All that is wanted is the exact text of the lines below from the one with "G04 #@! TD*" through the one with "(wire (pts (xy 118.11 96.52)", inclusive, minus any pictures.
----------
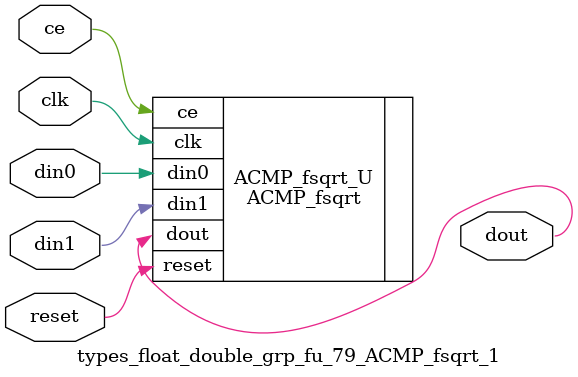
<source format=v>

`timescale 1 ns / 1 ps
module types_float_double_grp_fu_79_ACMP_fsqrt_1(
    clk,
    reset,
    ce,
    din0,
    din1,
    dout);

parameter ID = 32'd1;
parameter NUM_STAGE = 32'd1;
parameter din0_WIDTH = 32'd1;
parameter din1_WIDTH = 32'd1;
parameter dout_WIDTH = 32'd1;
input clk;
input reset;
input ce;
input[din0_WIDTH - 1:0] din0;
input[din1_WIDTH - 1:0] din1;
output[dout_WIDTH - 1:0] dout;



ACMP_fsqrt #(
.ID( ID ),
.NUM_STAGE( 30 ),
.din0_WIDTH( din0_WIDTH ),
.din1_WIDTH( din1_WIDTH ),
.dout_WIDTH( dout_WIDTH ))
ACMP_fsqrt_U(
    .clk( clk ),
    .reset( reset ),
    .ce( ce ),
    .din0( din0 ),
    .din1( din1 ),
    .dout( dout ));

endmodule

</source>
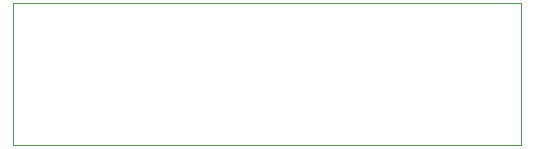
<source format=gbr>
G04 #@! TF.GenerationSoftware,KiCad,Pcbnew,(5.1.9)-1*
G04 #@! TF.CreationDate,2021-02-13T14:53:53-08:00*
G04 #@! TF.ProjectId,ufc_v4_opt,7566635f-7634-45f6-9f70-742e6b696361,rev?*
G04 #@! TF.SameCoordinates,Original*
G04 #@! TF.FileFunction,Profile,NP*
%FSLAX46Y46*%
G04 Gerber Fmt 4.6, Leading zero omitted, Abs format (unit mm)*
G04 Created by KiCad (PCBNEW (5.1.9)-1) date 2021-02-13 14:53:53*
%MOMM*%
%LPD*%
G01*
G04 APERTURE LIST*
G04 #@! TA.AperFunction,Profile*
%ADD10C,0.050000*%
G04 #@! TD*
G04 APERTURE END LIST*
D10*
X190637500Y-94042000D02*
X190637500Y-82042000D01*
X147637500Y-94042000D02*
X190637500Y-94042000D01*
X147637500Y-82042000D02*
X147637500Y-94042000D01*
X190637500Y-82042000D02*
X147637500Y-82042000D01*
M02*

</source>
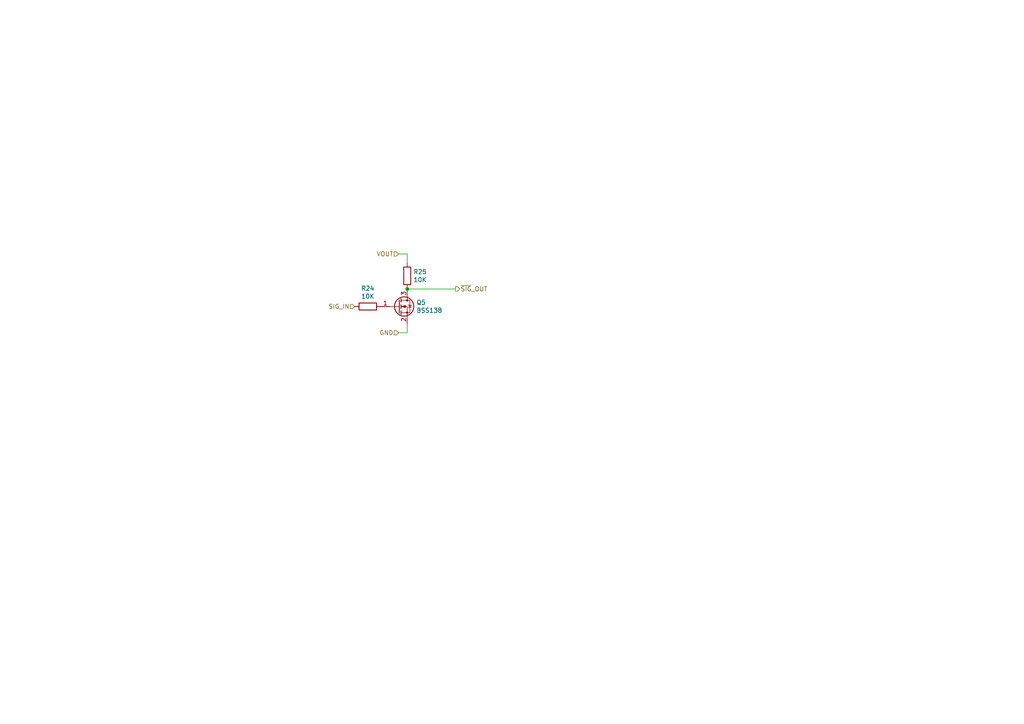
<source format=kicad_sch>
(kicad_sch (version 20211123) (generator eeschema)

  (uuid eca616a5-cb70-4f07-aefc-7463d50cd8b4)

  (paper "A4")

  

  (junction (at 118.11 83.82) (diameter 0) (color 0 0 0 0)
    (uuid 11e80e60-5e63-4159-ae07-dca91c724902)
  )

  (wire (pts (xy 132.08 83.82) (xy 118.11 83.82))
    (stroke (width 0) (type default) (color 0 0 0 0))
    (uuid 3cc4e795-f72c-41dc-8f97-4ad049f05c17)
  )
  (wire (pts (xy 118.11 73.66) (xy 118.11 76.2))
    (stroke (width 0) (type default) (color 0 0 0 0))
    (uuid 41cf8645-ff5c-400d-8fa3-2b16341c2c81)
  )
  (wire (pts (xy 115.57 73.66) (xy 118.11 73.66))
    (stroke (width 0) (type default) (color 0 0 0 0))
    (uuid b3db0607-f706-4bd2-9bff-2f00b0f2dbc8)
  )
  (wire (pts (xy 115.57 96.52) (xy 118.11 96.52))
    (stroke (width 0) (type default) (color 0 0 0 0))
    (uuid be643574-5192-41fc-9d81-5e0e882b9b47)
  )
  (wire (pts (xy 118.11 96.52) (xy 118.11 93.98))
    (stroke (width 0) (type default) (color 0 0 0 0))
    (uuid ea52aad4-e4e6-4ed1-bb8c-c6529e67c519)
  )

  (hierarchical_label "SIG_IN" (shape input) (at 102.87 88.9 180)
    (effects (font (size 1.27 1.27)) (justify right))
    (uuid 515b0007-42cc-458b-85c5-91d814d84bc6)
  )
  (hierarchical_label "~{SIG}_OUT" (shape output) (at 132.08 83.82 0)
    (effects (font (size 1.27 1.27)) (justify left))
    (uuid 56915730-6fe5-477d-8a1c-2483fc913719)
  )
  (hierarchical_label "VOUT" (shape input) (at 115.57 73.66 180)
    (effects (font (size 1.27 1.27)) (justify right))
    (uuid a5037db8-aaa8-4b22-8d88-b837be2120f7)
  )
  (hierarchical_label "GND" (shape input) (at 115.57 96.52 180)
    (effects (font (size 1.27 1.27)) (justify right))
    (uuid a799fd1d-5ef1-4a34-a237-80d4bb1696f1)
  )

  (symbol (lib_id "Transistor_FET:BSS138") (at 115.57 88.9 0) (unit 1)
    (in_bom yes) (on_board yes)
    (uuid 00000000-0000-0000-0000-00005f935021)
    (property "Reference" "Q4" (id 0) (at 120.7516 87.7316 0)
      (effects (font (size 1.27 1.27)) (justify left))
    )
    (property "Value" "" (id 1) (at 120.7516 90.043 0)
      (effects (font (size 1.27 1.27)) (justify left))
    )
    (property "Footprint" "" (id 2) (at 120.65 90.805 0)
      (effects (font (size 1.27 1.27) italic) (justify left) hide)
    )
    (property "Datasheet" "https://www.onsemi.com/pub/Collateral/BSS138-D.PDF" (id 3) (at 115.57 88.9 0)
      (effects (font (size 1.27 1.27)) (justify left) hide)
    )
    (pin "1" (uuid f36aea78-8d7f-4cda-b88b-98c8cc46b2e4))
    (pin "2" (uuid 6c762e05-adfb-4dca-8e18-40951f04dfb6))
    (pin "3" (uuid 68990f64-2f2a-4684-89e3-fc448e8d82a6))
  )

  (symbol (lib_id "Device:R") (at 118.11 80.01 0) (unit 1)
    (in_bom yes) (on_board yes)
    (uuid 00000000-0000-0000-0000-00005f9361a0)
    (property "Reference" "R23" (id 0) (at 119.888 78.8416 0)
      (effects (font (size 1.27 1.27)) (justify left))
    )
    (property "Value" "" (id 1) (at 119.888 81.153 0)
      (effects (font (size 1.27 1.27)) (justify left))
    )
    (property "Footprint" "" (id 2) (at 116.332 80.01 90)
      (effects (font (size 1.27 1.27)) hide)
    )
    (property "Datasheet" "~" (id 3) (at 118.11 80.01 0)
      (effects (font (size 1.27 1.27)) hide)
    )
    (pin "1" (uuid 143ccafd-512e-4729-bd5d-e86fc0efbe83))
    (pin "2" (uuid 3a16dbec-72fd-4da4-b641-d8b7090d7f45))
  )

  (symbol (lib_id "Device:R") (at 106.68 88.9 90) (unit 1)
    (in_bom yes) (on_board yes)
    (uuid 00000000-0000-0000-0000-00005f9365e8)
    (property "Reference" "R22" (id 0) (at 106.68 83.6422 90))
    (property "Value" "" (id 1) (at 106.68 85.9536 90))
    (property "Footprint" "" (id 2) (at 106.68 90.678 90)
      (effects (font (size 1.27 1.27)) hide)
    )
    (property "Datasheet" "~" (id 3) (at 106.68 88.9 0)
      (effects (font (size 1.27 1.27)) hide)
    )
    (pin "1" (uuid 0d7644b5-b4d8-4b09-9020-8029a20430a2))
    (pin "2" (uuid 928ea4d1-5184-4edf-93cc-0a8ca4596bd0))
  )

  (sheet_instances
    (path "/" (page "1"))
  )

  (symbol_instances
    (path "/00000000-0000-0000-0000-00005f935021"
      (reference "Q5") (unit 1) (value "BSS138") (footprint "Package_TO_SOT_SMD:SOT-23")
    )
    (path "/00000000-0000-0000-0000-00005f9365e8"
      (reference "R24") (unit 1) (value "10K") (footprint "Resistor_SMD:R_0603_1608Metric")
    )
    (path "/00000000-0000-0000-0000-00005f9361a0"
      (reference "R25") (unit 1) (value "10K") (footprint "Resistor_SMD:R_0603_1608Metric")
    )
  )
)

</source>
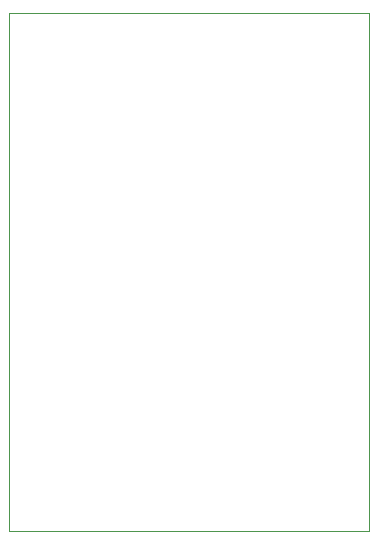
<source format=gbr>
G04 #@! TF.GenerationSoftware,KiCad,Pcbnew,(5.1.0)-1*
G04 #@! TF.CreationDate,2019-07-03T18:49:27-07:00*
G04 #@! TF.ProjectId,MiniScope_V4,4d696e69-5363-46f7-9065-5f56342e6b69,rev?*
G04 #@! TF.SameCoordinates,Original*
G04 #@! TF.FileFunction,Profile,NP*
%FSLAX46Y46*%
G04 Gerber Fmt 4.6, Leading zero omitted, Abs format (unit mm)*
G04 Created by KiCad (PCBNEW (5.1.0)-1) date 2019-07-03 18:49:27*
%MOMM*%
%LPD*%
G04 APERTURE LIST*
%ADD10C,0.050000*%
G04 APERTURE END LIST*
D10*
X127000000Y-89535000D02*
X127000000Y-133350000D01*
X157480000Y-89535000D02*
X127000000Y-89535000D01*
X157480000Y-133350000D02*
X157480000Y-89535000D01*
X127000000Y-133350000D02*
X157480000Y-133350000D01*
M02*

</source>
----------
EXPECTED OUTPUT:
G04 #@! TD*
G04 APERTURE END LIST*
D10*
X190637500Y-94042000D02*
X190637500Y-82042000D01*
X147637500Y-94042000D02*
X190637500Y-94042000D01*
X147637500Y-82042000D02*
X147637500Y-94042000D01*
X190637500Y-82042000D02*
X147637500Y-82042000D01*
M02*

</source>
<source format=kicad_sch>
(kicad_sch (version 20211123) (generator eeschema)

  (uuid eca616a5-cb70-4f07-aefc-7463d50cd8b4)

  (paper "A4")

  

  (junction (at 118.11 83.82) (diameter 0) (color 0 0 0 0)
    (uuid 11e80e60-5e63-4159-ae07-dca91c724902)
  )

  (wire (pts (xy 132.08 83.82) (xy 118.11 83.82))
    (stroke (width 0) (type default) (color 0 0 0 0))
    (uuid 3cc4e795-f72c-41dc-8f97-4ad049f05c17)
  )
  (wire (pts (xy 118.11 73.66) (xy 118.11 76.2))
    (stroke (width 0) (type default) (color 0 0 0 0))
    (uuid 41cf8645-ff5c-400d-8fa3-2b16341c2c81)
  )
  (wire (pts (xy 115.57 73.66) (xy 118.11 73.66))
    (stroke (width 0) (type default) (color 0 0 0 0))
    (uuid b3db0607-f706-4bd2-9bff-2f00b0f2dbc8)
  )
  (wire (pts (xy 115.57 96.52) (xy 118.11 96.52))
    (stroke (width 0) (type default) (color 0 0 0 0))
    (uuid be643574-5192-41fc-9d81-5e0e882b9b47)
  )
  (wire (pts (xy 118.11 96.52) (xy 118.11 93.98))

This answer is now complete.